Not content to just leave the questions up to the storytellers, Stop Watching NOLA began collecting as much data as they could on the cameras and trying to spread it as far as possible. The collective of 20 or so local activists launched a website with the intention of crowdsourcing information that they weren’t being handed by the city of New Orleans. On the website, citizens can report new crime cameras as they go up and the members can verify on their own time that the map is truthful.

“Anybody can report one of the cameras and we go back and double-check to verify that it’s actually there,” Nzinga explained. There are a lot of trolls out there so we want to make sure that the information is accurate.”

The collective took their awareness campaign to another level over Essence Fest weekend, debuting a billboard that warned interstate travelers that the city was under surveillance.

“At our core, we’re just trying to get information about the cameras out,” Nziga said of the eye-catching advertisement.

The activists in the group say that they want New Orleans residents to be able to make an informed decision about whether or not they want these cameras in their city.

“It’s still a work in progress, but, ultimately, we want this to be a community decision.
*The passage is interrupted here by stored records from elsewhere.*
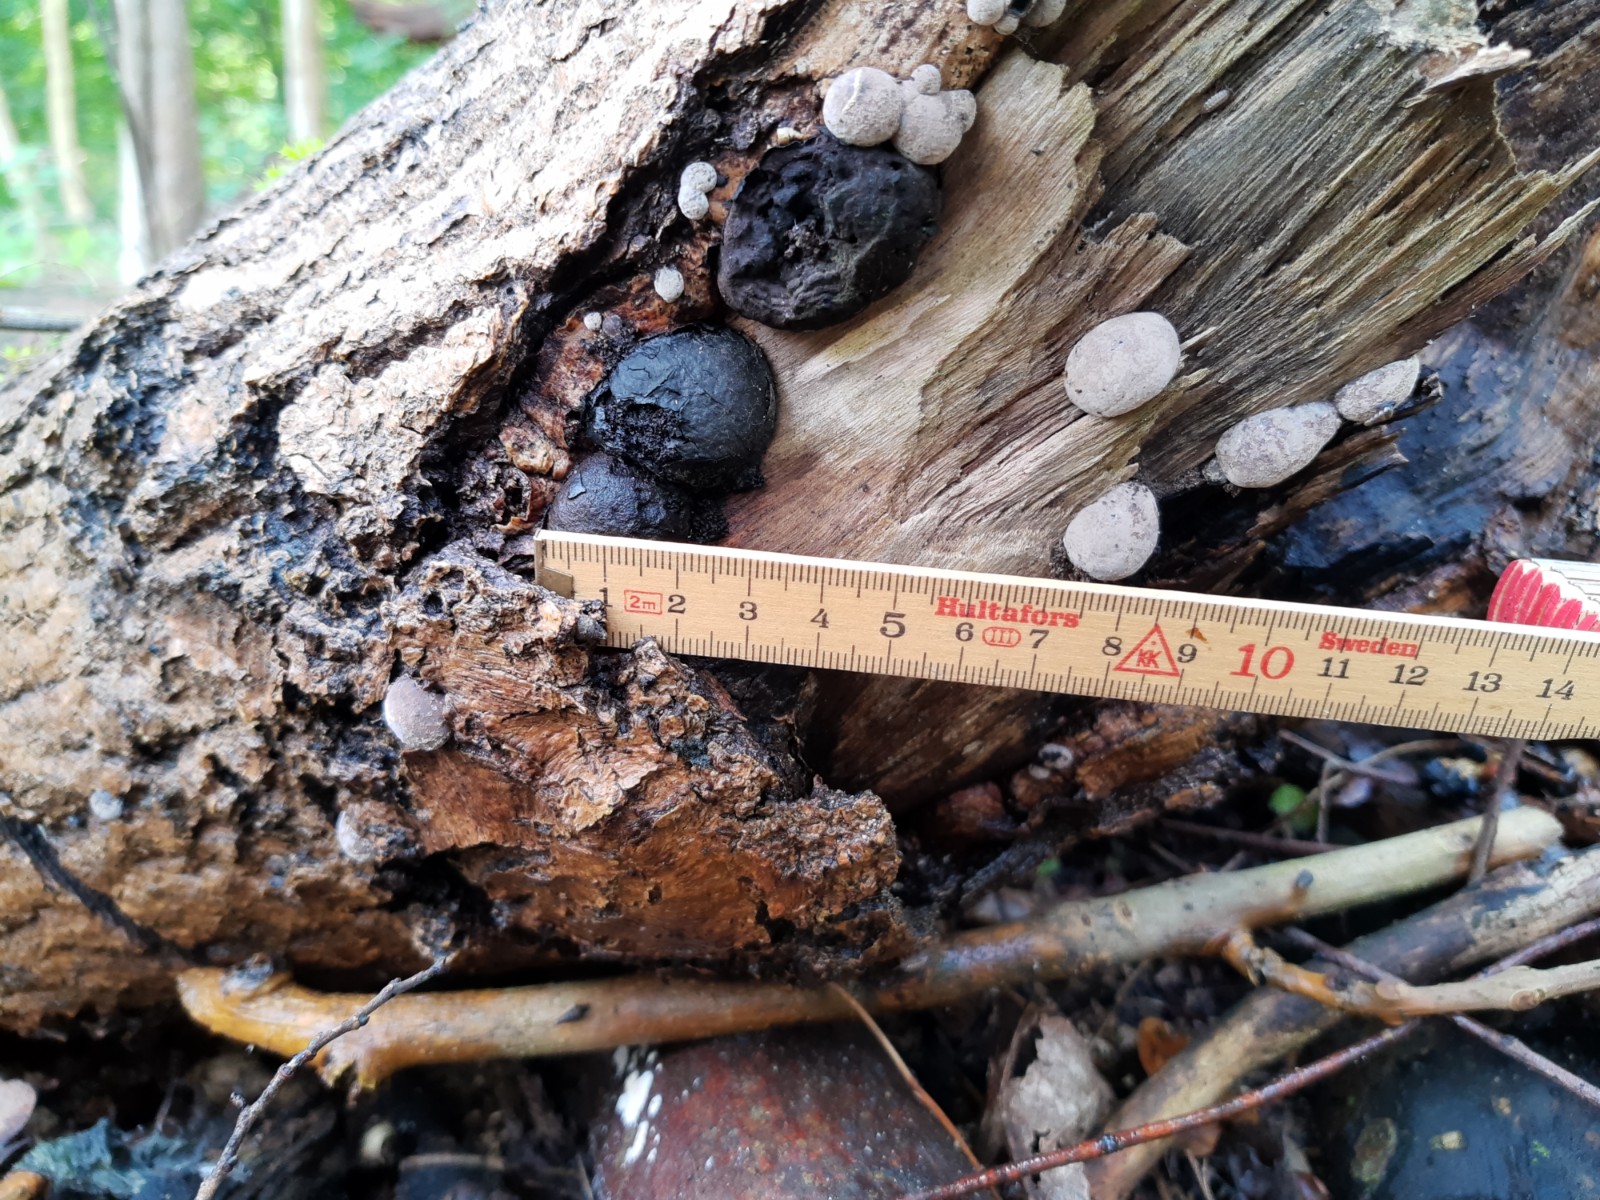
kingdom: Fungi
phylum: Ascomycota
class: Sordariomycetes
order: Xylariales
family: Hypoxylaceae
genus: Daldinia
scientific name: Daldinia concentrica
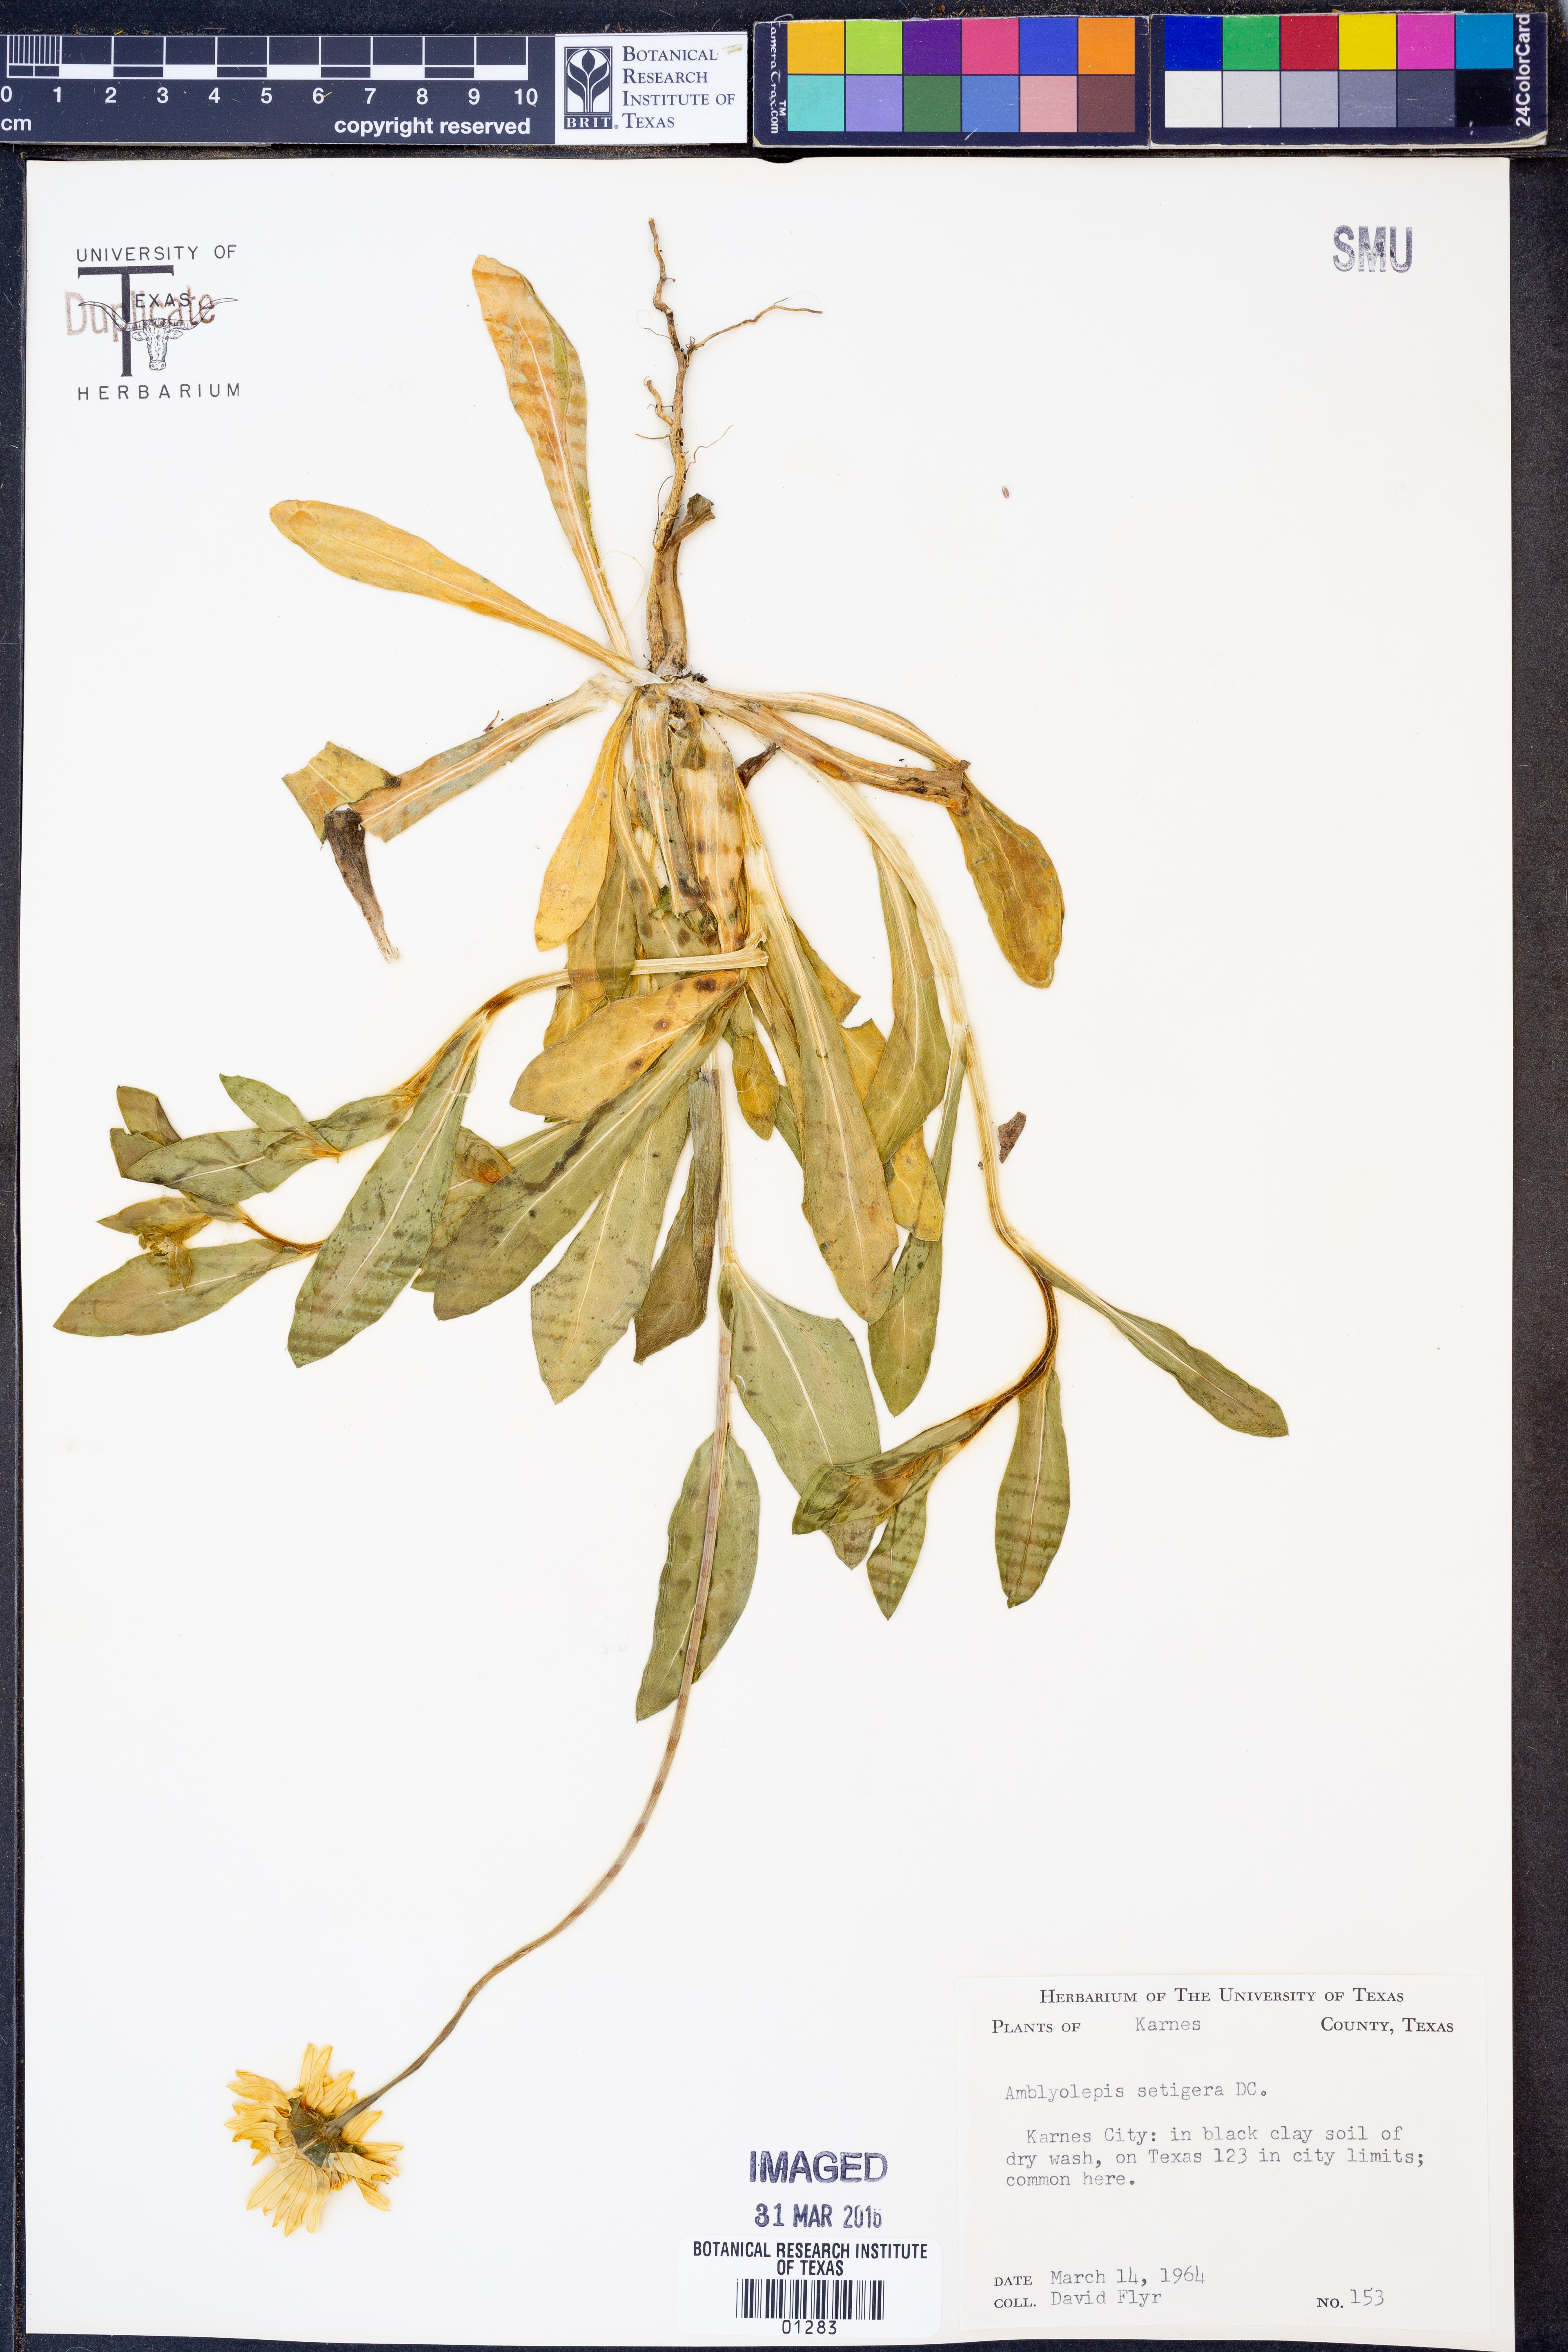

If the community decides that surveillance cameras are what is best for New Orleans, then I am 100 percent for it,” Nzinga said. “I personally disagree with that decision, but if this comes to the public as public information and the community decides ‘This is what we want. This is how we will feel protected and safe.’ Then, I can’t argue with that.”

Nzinga added that he also hopes to “get the public more involved” with the existing camera system, should it stay. He pitched a citizen oversight committee, a group of residents “who know where these cameras are, who has access to these cameras and to what ends.”

Outside of those lingering W’s, there’s also the question of how the cameras are being installed: with taxpayer money. Both Nzinga and Jones think that the money spent on camera systems could be better spent on programs that would alleviate crime in the long-term. Community programs, housing initiatives and infrastructure repairs all rank higher on their lists of possible crime-fighting programs than any camera because they believe they will help people in the longer term and remove the motive to commit crime.

Going back to the first camera he saw, while driving near his home in New Orleans East, Nzinga explains how he thinks the cameras are coming at the problem backwards.

“[Reducing crime] really can be as simple as better lighting. There are zero street lamps where I’m at,” he said. “I’m driving around in the darkness. But there are cameras.”

“The camera can see but we can’t,” Jones added.

Very Local made several attempts to reach NOPD representatives for comment. As of press time, they have not responded. More information on Stop Watching NOLA and their crowdsourced crime camera map can be found at their website.